We got behind the wheel. We started. We pull out of our parking spot and into the fast beating traffic in our city. We have started driving, one more day; such a routine task for many that it hides great danger; possible incidents or road accidents that put our reaction capacity to the test.
There are many causes that can lead to them. Infractions, malfunctions of the car, mistakes, different personal states. Stress is one of the causes that can be in the shadow of these problems . For this reason, driving requires us to be in good physical and mental condition to carry it out in an optimal way, guaranteeing our health and that of all those drivers and passers-by who share space around us.
Therefore, improving stress problems can be a guarantee that encourages us to drive efficiently and in an orderly manner, which will translate, at the same time, into better well-being and greater enjoyment of our vehicle.
How does stress affect driving?
We call stress to a process in which great pressure is experienced , physical and / or mental, that our emotional mechanisms cannot manage correctly. Although a certain level of stress can be adaptive (as it prompts us to act in situations of possible danger), a level that is too high or out of adjustment with reality can have very serious consequences for the physical and mental state of those who suffer it.
Stress can have consequences that make it difficult for us to be at the wheel , such as muscle tension, headaches, significant fatigue and / or sleep problems, among others. if we take into account that traffic is a great source of stress, we can conclude that these manifestations can occur behind the wheel with great ease.
The phases of stress
Stress at the wheel goes through three very representative phases , each with its characteristic signs and symptoms, which will make it difficult to drive safely. These are:
It is the first phase we experience on our journey. It can occur as a consequence of being immersed in a stressful situation (a lot of traffic, a traffic jam, the rush of each moment) or as a consequence of personal problems external to driving, but that remain in our mind while we are behind the wheel (previous discussions , financial, personal problems …).
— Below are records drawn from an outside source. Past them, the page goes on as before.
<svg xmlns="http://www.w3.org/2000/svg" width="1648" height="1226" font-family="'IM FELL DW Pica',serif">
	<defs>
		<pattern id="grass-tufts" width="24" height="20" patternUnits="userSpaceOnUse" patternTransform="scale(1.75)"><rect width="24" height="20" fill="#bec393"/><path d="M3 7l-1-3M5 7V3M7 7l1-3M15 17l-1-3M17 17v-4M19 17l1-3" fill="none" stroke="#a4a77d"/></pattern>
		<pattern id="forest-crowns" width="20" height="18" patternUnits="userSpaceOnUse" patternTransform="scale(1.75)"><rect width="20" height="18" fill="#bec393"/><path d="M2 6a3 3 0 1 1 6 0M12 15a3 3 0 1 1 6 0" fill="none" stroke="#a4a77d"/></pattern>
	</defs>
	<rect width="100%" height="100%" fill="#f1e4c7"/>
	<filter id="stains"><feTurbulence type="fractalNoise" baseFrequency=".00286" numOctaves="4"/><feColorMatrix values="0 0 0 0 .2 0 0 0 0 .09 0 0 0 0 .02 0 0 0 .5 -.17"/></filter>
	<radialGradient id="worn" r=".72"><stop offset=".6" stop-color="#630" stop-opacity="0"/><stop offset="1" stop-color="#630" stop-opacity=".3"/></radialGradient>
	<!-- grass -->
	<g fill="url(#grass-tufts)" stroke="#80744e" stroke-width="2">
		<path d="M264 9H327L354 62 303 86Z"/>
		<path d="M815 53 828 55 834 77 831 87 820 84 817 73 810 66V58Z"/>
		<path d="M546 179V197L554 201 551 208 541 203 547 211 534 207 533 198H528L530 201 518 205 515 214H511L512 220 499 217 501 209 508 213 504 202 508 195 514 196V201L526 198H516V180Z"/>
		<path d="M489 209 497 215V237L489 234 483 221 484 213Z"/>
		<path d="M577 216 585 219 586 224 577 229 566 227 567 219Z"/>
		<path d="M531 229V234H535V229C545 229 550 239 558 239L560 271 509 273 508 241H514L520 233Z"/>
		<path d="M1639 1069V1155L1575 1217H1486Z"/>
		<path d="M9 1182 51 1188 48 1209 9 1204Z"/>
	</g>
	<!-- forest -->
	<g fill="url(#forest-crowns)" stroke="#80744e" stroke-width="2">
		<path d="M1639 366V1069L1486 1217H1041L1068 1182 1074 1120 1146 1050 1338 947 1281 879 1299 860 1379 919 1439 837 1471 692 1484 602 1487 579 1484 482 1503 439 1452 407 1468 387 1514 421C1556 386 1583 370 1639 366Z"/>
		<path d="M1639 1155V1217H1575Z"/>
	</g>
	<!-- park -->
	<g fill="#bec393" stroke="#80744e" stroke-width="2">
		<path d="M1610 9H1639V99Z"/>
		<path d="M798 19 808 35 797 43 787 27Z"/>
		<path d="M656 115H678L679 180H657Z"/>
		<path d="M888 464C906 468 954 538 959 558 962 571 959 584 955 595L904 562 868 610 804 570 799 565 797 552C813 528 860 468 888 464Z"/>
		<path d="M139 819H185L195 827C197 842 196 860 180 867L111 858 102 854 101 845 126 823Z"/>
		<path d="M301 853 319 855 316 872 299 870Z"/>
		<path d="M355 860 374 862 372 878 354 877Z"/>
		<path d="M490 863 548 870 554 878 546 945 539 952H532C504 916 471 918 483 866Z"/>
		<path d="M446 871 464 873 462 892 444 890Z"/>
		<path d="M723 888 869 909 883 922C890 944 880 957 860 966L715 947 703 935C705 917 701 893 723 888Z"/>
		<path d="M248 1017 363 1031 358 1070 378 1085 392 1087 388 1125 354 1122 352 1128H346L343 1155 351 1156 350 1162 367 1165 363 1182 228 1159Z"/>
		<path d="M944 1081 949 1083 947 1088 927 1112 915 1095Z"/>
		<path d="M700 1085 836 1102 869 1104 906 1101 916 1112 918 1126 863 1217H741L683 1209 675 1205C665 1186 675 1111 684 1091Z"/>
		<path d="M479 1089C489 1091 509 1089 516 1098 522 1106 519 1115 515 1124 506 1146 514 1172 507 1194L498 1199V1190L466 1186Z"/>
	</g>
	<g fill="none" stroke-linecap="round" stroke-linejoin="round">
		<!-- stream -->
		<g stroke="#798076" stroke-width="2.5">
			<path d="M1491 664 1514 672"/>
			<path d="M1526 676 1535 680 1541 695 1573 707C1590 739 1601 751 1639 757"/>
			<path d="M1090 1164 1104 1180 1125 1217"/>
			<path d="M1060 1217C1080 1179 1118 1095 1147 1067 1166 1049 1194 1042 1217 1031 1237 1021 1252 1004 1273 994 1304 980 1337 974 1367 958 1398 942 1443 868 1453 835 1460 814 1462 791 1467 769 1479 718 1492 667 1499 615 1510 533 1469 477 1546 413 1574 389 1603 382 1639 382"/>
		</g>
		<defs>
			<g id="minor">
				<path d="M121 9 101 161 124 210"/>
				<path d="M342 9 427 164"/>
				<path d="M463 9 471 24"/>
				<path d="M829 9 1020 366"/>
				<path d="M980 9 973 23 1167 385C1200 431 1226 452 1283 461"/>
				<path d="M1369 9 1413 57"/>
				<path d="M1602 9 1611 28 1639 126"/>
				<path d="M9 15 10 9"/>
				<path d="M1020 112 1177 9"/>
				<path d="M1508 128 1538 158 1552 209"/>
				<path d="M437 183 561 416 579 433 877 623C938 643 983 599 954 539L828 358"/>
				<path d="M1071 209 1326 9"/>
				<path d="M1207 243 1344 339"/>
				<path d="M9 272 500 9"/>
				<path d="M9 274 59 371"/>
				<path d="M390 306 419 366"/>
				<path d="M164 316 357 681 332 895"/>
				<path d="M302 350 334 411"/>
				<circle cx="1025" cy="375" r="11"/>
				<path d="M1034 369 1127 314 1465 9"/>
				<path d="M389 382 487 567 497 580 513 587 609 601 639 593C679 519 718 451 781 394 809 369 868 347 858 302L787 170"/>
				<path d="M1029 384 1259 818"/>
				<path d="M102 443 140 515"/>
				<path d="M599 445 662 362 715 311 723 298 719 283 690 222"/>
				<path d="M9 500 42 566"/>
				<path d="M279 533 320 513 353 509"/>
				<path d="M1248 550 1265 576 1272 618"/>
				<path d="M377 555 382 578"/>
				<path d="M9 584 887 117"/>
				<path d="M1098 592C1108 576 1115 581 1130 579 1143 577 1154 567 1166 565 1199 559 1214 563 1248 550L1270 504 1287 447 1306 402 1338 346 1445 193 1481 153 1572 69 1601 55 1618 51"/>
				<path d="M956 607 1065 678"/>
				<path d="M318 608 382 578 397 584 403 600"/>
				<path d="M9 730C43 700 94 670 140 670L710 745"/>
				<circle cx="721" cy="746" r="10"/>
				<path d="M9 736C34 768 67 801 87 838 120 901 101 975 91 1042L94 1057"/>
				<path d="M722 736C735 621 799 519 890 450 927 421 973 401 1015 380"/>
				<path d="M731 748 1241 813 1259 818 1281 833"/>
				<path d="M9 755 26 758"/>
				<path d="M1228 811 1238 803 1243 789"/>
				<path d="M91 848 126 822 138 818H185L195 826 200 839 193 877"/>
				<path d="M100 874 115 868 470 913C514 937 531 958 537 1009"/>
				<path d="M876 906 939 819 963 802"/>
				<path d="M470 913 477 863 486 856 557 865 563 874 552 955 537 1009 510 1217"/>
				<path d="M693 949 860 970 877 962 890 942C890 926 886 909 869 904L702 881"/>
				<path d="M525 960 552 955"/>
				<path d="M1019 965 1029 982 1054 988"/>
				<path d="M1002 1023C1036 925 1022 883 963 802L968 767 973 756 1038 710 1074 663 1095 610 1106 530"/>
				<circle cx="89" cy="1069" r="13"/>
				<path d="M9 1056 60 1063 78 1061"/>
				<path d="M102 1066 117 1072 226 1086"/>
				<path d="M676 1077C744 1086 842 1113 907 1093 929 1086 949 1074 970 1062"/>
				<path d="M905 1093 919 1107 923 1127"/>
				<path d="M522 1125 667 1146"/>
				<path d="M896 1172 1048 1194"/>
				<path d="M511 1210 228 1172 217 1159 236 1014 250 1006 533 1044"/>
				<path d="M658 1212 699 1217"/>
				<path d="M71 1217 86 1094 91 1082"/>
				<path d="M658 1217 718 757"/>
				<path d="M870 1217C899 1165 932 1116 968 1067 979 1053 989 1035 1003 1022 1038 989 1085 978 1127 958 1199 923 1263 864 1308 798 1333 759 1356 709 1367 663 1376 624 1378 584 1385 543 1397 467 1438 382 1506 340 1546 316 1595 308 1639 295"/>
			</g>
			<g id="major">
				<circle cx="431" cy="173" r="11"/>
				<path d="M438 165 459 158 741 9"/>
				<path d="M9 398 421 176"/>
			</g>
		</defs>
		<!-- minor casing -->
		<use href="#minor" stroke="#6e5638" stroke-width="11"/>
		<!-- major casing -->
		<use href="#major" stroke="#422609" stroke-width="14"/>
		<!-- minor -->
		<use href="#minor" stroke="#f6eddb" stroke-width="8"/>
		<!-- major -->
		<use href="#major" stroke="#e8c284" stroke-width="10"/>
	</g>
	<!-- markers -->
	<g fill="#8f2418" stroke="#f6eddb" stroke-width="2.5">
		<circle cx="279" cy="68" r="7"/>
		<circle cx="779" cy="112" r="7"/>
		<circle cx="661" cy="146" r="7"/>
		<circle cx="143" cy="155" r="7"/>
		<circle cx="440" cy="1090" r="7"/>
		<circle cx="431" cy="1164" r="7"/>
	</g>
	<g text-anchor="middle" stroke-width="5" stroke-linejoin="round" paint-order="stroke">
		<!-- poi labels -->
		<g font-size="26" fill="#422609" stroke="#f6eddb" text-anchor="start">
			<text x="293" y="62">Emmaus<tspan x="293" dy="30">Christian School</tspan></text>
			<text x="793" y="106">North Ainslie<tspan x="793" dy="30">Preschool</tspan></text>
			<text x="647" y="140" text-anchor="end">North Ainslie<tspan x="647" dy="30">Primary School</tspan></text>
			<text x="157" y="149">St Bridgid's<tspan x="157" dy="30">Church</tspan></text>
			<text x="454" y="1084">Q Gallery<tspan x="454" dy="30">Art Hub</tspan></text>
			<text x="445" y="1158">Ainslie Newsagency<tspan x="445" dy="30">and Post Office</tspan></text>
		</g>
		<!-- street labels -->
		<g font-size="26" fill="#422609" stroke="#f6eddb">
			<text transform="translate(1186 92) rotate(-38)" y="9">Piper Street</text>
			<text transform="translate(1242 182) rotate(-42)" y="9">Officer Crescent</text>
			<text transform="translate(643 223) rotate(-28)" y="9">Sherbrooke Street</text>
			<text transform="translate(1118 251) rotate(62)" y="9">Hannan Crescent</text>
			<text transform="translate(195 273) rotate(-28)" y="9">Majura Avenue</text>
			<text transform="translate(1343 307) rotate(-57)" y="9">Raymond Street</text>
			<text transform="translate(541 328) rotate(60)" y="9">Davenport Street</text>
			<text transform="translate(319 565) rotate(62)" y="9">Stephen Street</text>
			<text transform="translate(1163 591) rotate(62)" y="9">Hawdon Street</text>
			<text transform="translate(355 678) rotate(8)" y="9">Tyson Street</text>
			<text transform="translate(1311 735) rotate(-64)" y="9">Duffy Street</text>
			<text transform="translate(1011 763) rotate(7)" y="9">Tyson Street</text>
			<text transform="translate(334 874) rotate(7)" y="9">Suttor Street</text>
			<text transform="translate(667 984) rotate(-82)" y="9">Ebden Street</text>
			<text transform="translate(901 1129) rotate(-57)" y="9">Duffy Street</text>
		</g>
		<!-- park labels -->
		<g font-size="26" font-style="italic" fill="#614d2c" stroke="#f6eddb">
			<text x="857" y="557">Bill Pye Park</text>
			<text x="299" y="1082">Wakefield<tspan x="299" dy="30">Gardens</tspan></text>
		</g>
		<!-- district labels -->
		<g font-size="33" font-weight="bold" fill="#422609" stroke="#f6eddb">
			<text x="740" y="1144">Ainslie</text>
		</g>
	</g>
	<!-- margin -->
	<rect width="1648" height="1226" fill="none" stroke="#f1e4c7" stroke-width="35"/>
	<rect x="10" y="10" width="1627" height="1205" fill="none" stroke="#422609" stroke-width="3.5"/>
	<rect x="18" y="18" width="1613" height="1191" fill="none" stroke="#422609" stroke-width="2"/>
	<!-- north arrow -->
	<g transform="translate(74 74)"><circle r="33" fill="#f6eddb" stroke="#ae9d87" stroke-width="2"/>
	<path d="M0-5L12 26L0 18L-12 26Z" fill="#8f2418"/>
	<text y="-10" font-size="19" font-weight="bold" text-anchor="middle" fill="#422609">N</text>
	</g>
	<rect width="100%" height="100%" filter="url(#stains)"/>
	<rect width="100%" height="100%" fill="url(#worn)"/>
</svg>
As a consequence, our mind focuses its attention on the most relevant information , which favors the neglect of the rest of the factors. Taking into account that driving is an activity that requires large doses of attention, often divided into different places, this reduction in our attention span can have negative consequences.
In this phase, our muscles remain tense, faced with the possibility of having to flee. It is, therefore, a phase that produces a lot of physical and mental fatigue .
Our muscles begin to relax, although some physical and mental tension remains . Tolerance for frustration is low, which can create problems behind the wheel . We also feel very impatient, impulsive and aggressive , which can lead to reckless behavior and not respecting traffic rules. All this can have fatal consequences on the road.
Our stress has taken its toll on our bodies and we have ended up exhausted. It is then that the body cannot sustain this tension any longer, and it relaxes. But it does it in a very profound way. Tiredness, fatigue, pain and sleep appear . We know the great danger posed by these factors when driving; our attention can drop considerably, as well as our ability to react, increasing the chances of having an accident.
How to improve driving stress?
Therefore, it is necessary to improve our stress level, especially when we go to get into the car. To do this, we can practice respiratory relaxation exercises, as well as gradually tense and loosen our muscles . Meditation, performing routine exercise and trying to face problems with greater tranquility can also help us to improve our state.
If there is something disturbing you on the road, try to control your breathing. Breathe mindfully, breathe deeply, as breathing slows your heart rate, lowers your blood pressure and completely calms you down.